Прошла неделя. Не после встречи, а после звонка Игоря. Он позвонил сказать, что я кретинка. Он много еще чего сказал. Причем, не используя ни одного матерного выражения, но я сидела на диване с телефоном, точно помоями облитая. Истинное дворянское воспитание. Ну да, виновата… Теперь она действительно никого на порог не пустит. А через неделю неожиданно позвонила сама Вера Ивановна. Оказалось, Игорь просто дал ей мой телефон со словами: захочешь, позвонишь. Он умывает руки. Потом похвалилась мне, что Игорь сам ей признался, что хотел разыграть ее. На что она ответила ему, что никогда бы в это не поверила… Это было второе ведро помоев. Я ему не пара. Не того поля малина-ягодка. Не садовая, выхоленная, а дикая лесная, по которою только медведи ходить могут.

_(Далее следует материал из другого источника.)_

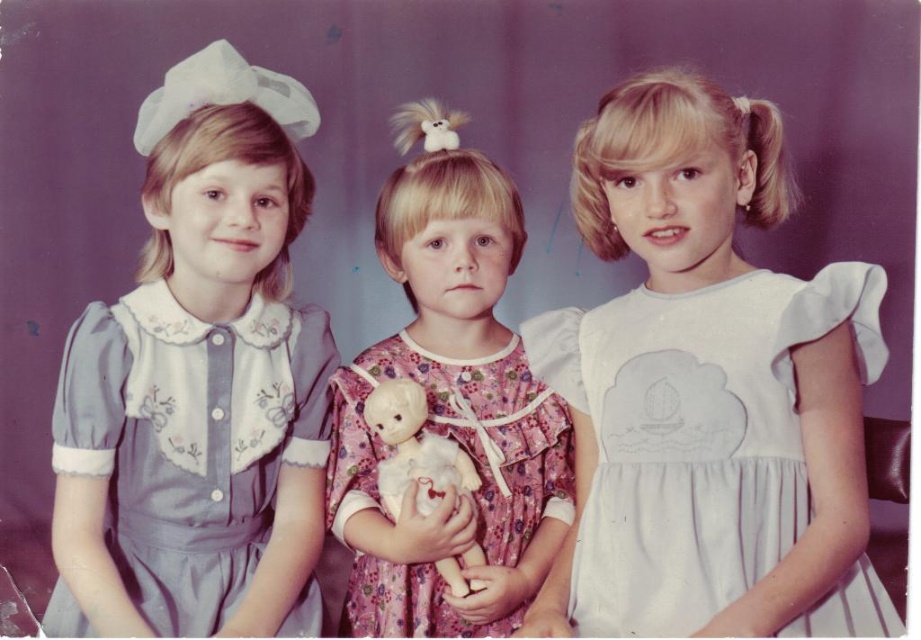
Describe the element at coordinates (190, 440) in the screenshot. The image size is (921, 640). I see `light blue cotton dress at left` at that location.

Does light blue cotton dress at left have a greater height compared to white plush doll at center?

Indeed, light blue cotton dress at left has a greater height compared to white plush doll at center.

Image resolution: width=921 pixels, height=640 pixels. What do you see at coordinates (190, 440) in the screenshot?
I see `light blue cotton dress at left` at bounding box center [190, 440].

What are the coordinates of `light blue cotton dress at left` in the screenshot? It's located at (190, 440).

Which is more to the left, white satin dress at center or white plush doll at center?

white plush doll at center

Consider the image. Can you confirm if white satin dress at center is thinner than white plush doll at center?

In fact, white satin dress at center might be wider than white plush doll at center.

Which is in front, point (799, 468) or point (468, 564)?

Point (799, 468) is in front.

At what (x,y) coordinates should I click in order to perform the action: click on white satin dress at center. Please return your answer as a coordinate pair (x, y). This screenshot has height=640, width=921. Looking at the image, I should click on (694, 436).

Is light blue cotton dress at left to the left of floral cotton dress at center from the viewer's perspective?

Yes, light blue cotton dress at left is to the left of floral cotton dress at center.

Does point (106, 518) come farther from viewer compared to point (503, 474)?

Yes.

The image size is (921, 640). Find the location of `light blue cotton dress at left`. light blue cotton dress at left is located at coordinates (190, 440).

Но я пошла — к ней. Даже воспользовалась транзитным автобусом: в то время на их ветке метро разрыв был. Игорь оставил мне деньги на тумбочке: точно столько, сколько заплатил за свое бритье, но в двойном размере за выезд на дом. После стрижки я одна прогулялась в сосновом парке. Шла до другого метро больше часа. Хотела забыть обиду. Даже не поняла, на что обиделась? Что его самого не оказалось дома, хотя он прекрасно знал, во сколько я приду?
В другие разы мы с ним пару раз пересеклись, но не общались. Кто я для него была? Девочка-парикмахер, почти школьница, с которой Вера Ивановна любила делиться детскими воспоминаниями об Игорьке, даже когда двадцатилетний Игорь сидел в соседней комнате, пытаясь учиться, но за собственным зубным скрежетом не слышал внутренний голос, читавший ему сопромат. Или что-то такое же умное, чему учат в экономических вузах, недоступное мне, студентке профессионального лицея.
Один раз он только заговорил со мной. Это когда Вера Ивановна позвала его на кухню и заявила, что ему пора стричься. Челка уже вовсю лезла в глаза. Я не предлагала свои услуги. Я боялась спросить, что с его больным другом? Может, он из-за траура не стрижется?
— Мне не нужно стричься, бабушка. Я же сказал, что отращиваю волосы. Эй, Малина, сколько времени потребуется, чтобы дорастить их до плеч?
— Четыре года, не меньше.
— Отлично! — он нагло усмехнулся. — Ты же на четыре года вперед клиентов не записываешь?
— Не записываю, — проглотила я его глупую и горькую шутку.
За два года Игорь так и не подстригся. Хвост не носил. Кого в кумиры взял? Не Преснякова же младшего! Не спросишь. Он же не разговаривает с птушницами! Он у нас теперь дипломированный экономист! А я — шушера парикмахерская.
13. 12. "Он все проспал"
— Игорь, ты спишь? — позвонила я, когда закрыла двери парикмахерской на ключ.
— Я уехал, чтобы тебе не мешать. Можешь не спешить. Собаку твою покормил с руки. Она поужинала.
Я чуть не оступилась на ступеньке.
— Как ты себя чувствуешь?
Хотела спросить: почему? Так сказал же — чтобы не мешать.
— Не умираю, — ответил как-то слишком грубо, или проблема в сотовой связи…
Ненавижу мобильники, они дебильники, всю жизнь мне испортили… Половую так точно!
— Я рада, что тебе лучше. Рада…
А у самой на ресницах слезы, губа задрожала — пришлось закусить. И вот так, с закушенной сказать:
— Ну пока… Тогда…
И отключить телефон, чтобы он не услышал всхлипывания.
Чего ты ревешь, Дура с большой буквы? Сама же сказала ему поправляться быстрее и валить. Он и свалил. Правда, не совсем поправился, но желание женщины для него закон.
Пришла домой, полезла в холодильник и по шкафчикам. Начала выгребать купленные им продукты. С ожесточением! Потом очнулась и посмотрела на часы. К маме не припрешься. Пусть даже и на такси. Не попру же я это все на себе! Я только собаку таскаю. Отвезу все это троглодитам-племянникам завтра. А сегодня я буду реветь!